DSEE: 培训前语言模式的双分制高效调试 (DSEE: Dually Sparsity-embedded Efficient Tuning of Pre-trained Language Models)

Gigantic pre-trained models have become central to natural language processing (NLP), serving as the starting point for fine-tuning towards a range of downstream tasks. However, two pain points persist for this paradigm: (a) as the pre-trained models grow bigger (e.g., 175B parameters for GPT-3), even the fine-tuning process can be time-consuming and computationally expensive; (b) the fine-tuned model has the same size as its starting point by default, which is neither sensible due to its more specialized functionality, nor practical since many fine-tuned models will be deployed in resource-constrained environments. To address these pain points, we propose a framework for resource- and parameter-efficient fine-tuning by leveraging the sparsity prior in both weight updates and the final model weights. Our proposed framework, dubbed Dually Sparsity-Embedded Efficient Tuning (DSEE), aims to achieve two key objectives: (i) parameter efficient fine-tuning - by enforcing sparsity-aware weight updates on top of the pre-trained weights; and (ii) resource-efficient inference - by encouraging a sparse weight structure towards the final fine-tuned model. We leverage sparsity in these two directions by exploiting both unstructured and structured sparse patterns in pre-trained language models via magnitude-based pruning and $\ell_1$ sparse regularization. Extensive experiments and in-depth investigations, with diverse network backbones (i.e., BERT, GPT-2, and DeBERTa) on dozens of datasets, consistently demonstrate highly impressive parameter-/training-/inference-efficiency, while maintaining competitive downstream transfer performance. For instance, our DSEE-BERT obtains about $35\%$ inference FLOPs savings with <1% trainable parameters and comparable performance to conventional fine-tuning. Codes are available in https://github.com/VITA-Group/DSEE.
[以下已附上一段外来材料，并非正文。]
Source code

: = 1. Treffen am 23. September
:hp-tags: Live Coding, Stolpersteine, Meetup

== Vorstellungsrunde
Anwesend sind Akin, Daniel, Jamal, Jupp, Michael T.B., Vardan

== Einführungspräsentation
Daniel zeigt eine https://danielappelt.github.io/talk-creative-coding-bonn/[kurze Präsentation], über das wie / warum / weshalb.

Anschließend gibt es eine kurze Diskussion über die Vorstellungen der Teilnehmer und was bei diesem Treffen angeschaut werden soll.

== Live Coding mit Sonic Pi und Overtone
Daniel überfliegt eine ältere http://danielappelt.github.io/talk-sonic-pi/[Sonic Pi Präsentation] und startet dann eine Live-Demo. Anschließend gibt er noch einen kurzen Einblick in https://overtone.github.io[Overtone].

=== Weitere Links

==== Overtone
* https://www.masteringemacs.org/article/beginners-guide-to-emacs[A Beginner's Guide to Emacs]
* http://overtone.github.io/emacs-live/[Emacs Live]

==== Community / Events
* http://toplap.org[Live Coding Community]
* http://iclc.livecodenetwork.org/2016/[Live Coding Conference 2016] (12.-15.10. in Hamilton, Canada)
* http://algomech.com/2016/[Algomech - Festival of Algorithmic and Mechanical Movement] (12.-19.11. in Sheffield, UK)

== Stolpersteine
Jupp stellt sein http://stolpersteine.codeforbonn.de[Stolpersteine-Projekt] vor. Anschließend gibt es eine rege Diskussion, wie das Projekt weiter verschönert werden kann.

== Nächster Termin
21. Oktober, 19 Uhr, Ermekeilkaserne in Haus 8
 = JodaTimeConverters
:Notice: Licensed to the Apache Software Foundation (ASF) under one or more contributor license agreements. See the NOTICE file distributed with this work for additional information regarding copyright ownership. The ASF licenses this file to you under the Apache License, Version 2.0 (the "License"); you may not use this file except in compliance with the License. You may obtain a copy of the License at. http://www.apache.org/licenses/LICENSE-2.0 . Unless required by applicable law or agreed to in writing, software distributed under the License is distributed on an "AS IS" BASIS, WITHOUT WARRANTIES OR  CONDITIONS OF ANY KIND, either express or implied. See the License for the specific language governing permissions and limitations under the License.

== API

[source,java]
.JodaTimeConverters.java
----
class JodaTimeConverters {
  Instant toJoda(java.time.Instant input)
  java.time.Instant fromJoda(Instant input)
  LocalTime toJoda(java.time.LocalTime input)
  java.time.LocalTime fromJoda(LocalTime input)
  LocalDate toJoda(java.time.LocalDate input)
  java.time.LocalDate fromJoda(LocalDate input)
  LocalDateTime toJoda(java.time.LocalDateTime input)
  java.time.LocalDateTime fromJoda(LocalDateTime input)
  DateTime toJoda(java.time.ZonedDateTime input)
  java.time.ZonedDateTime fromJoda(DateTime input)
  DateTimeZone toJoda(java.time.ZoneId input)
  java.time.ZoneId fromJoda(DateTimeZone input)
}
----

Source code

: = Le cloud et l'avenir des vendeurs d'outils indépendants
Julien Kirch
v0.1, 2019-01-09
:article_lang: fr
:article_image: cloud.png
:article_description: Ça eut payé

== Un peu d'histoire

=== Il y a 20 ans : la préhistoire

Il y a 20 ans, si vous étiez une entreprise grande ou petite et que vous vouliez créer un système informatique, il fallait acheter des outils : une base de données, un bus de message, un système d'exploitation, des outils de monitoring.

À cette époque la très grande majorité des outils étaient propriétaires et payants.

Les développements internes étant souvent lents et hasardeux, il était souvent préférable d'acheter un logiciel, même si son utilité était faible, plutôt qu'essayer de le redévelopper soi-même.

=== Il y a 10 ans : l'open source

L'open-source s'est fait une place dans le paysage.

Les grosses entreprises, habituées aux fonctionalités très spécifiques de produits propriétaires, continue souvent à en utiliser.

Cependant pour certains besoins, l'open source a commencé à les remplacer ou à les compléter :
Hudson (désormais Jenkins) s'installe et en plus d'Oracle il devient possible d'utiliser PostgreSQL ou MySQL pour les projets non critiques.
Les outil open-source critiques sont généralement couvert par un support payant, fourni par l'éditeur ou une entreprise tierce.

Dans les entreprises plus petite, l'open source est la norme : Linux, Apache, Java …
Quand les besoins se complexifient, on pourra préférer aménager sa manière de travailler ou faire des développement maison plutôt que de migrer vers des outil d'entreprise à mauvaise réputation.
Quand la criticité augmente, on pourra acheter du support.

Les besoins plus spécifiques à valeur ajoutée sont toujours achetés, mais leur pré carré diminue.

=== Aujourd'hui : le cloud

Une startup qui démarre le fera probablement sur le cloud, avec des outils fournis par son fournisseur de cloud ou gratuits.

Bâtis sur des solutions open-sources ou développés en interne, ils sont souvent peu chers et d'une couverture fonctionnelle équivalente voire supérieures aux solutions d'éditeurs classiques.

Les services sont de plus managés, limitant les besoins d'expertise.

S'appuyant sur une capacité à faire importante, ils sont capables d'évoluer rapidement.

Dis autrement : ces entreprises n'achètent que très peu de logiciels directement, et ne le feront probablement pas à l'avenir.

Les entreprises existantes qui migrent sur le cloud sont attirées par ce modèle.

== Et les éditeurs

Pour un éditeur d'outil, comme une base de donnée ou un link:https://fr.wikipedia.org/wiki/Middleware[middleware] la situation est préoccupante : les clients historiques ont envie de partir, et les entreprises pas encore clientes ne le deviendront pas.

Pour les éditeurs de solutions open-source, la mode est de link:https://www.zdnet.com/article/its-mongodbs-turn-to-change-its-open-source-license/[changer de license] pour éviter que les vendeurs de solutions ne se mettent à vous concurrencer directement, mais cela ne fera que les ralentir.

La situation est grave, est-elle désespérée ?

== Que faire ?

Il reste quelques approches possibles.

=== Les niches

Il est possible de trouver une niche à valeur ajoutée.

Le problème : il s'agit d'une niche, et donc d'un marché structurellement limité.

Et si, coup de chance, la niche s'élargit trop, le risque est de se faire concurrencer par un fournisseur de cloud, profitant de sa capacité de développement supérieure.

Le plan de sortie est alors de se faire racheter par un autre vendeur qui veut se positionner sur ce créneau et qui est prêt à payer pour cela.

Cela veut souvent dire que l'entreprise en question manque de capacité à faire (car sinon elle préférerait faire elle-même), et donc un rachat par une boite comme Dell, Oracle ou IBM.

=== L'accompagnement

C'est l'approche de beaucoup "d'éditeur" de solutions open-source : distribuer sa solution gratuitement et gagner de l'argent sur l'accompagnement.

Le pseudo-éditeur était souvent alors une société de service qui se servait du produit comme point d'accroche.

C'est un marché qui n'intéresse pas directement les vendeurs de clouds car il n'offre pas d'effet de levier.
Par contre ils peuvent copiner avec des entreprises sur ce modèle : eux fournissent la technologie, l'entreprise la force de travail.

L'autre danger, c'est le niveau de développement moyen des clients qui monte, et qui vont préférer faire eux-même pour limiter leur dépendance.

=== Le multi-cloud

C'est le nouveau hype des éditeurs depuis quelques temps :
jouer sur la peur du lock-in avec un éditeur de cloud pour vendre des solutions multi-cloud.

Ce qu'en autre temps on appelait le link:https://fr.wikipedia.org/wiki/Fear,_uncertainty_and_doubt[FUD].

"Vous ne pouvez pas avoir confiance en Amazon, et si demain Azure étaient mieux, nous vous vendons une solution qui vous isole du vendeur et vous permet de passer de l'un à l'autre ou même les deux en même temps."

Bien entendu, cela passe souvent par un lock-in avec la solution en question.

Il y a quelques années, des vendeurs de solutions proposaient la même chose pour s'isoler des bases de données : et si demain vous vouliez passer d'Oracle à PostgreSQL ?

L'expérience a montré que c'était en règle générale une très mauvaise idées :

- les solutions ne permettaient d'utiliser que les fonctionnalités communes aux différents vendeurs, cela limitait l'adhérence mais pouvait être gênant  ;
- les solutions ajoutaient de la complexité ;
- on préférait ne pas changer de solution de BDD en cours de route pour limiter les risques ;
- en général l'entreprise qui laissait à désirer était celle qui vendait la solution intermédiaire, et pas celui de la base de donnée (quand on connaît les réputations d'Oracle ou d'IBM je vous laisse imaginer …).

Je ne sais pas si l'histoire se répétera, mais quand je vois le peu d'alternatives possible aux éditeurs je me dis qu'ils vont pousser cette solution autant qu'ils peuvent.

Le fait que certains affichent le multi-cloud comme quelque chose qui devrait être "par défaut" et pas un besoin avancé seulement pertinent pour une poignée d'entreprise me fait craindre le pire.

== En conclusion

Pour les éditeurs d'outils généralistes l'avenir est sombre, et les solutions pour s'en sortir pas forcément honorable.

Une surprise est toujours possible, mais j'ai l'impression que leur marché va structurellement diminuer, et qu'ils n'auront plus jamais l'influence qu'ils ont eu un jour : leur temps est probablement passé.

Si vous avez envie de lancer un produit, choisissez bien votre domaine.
翻译：对自然语言处理(NLP)来说,经过精密训练的模型已成为自然语言处理(NLP)的核心,作为微调用于一系列下游任务的起点。然而,这一范式仍然存在两个疼痛点:(a)随着预先训练的模型(例如GPT的175B参数)的扩大(GPT的175B参数),甚至微调过程也可能耗费时间和计算成本;(b)微调模式与默认的起点大小相同,由于它更专业化的功能,而且由于许多经过微调的模型将部署在资源紧张的环境中,因此它既不合理,也不实用。为了解决这些疼痛点,我们提议了一个框架,通过利用以前重量更新和最终模型的松散性能来调整资源和参数效率的微调。我们提议的框架,调双调的DOD-RED(DEEEE),目的是实现两个关键目标:(i) 基准值的微调(i) 通过在经过训练的重量前的环境下执行松动,对调的士/感官的重量更新;以及(ii) 资源效率在经过不断调整的Rireal-real-ral iral vial vial view 上,通过不断的Siral-real-real vial view view Stal view view view views),我们用这些结构的节制的节制的节制的节制的精制的节制的节制。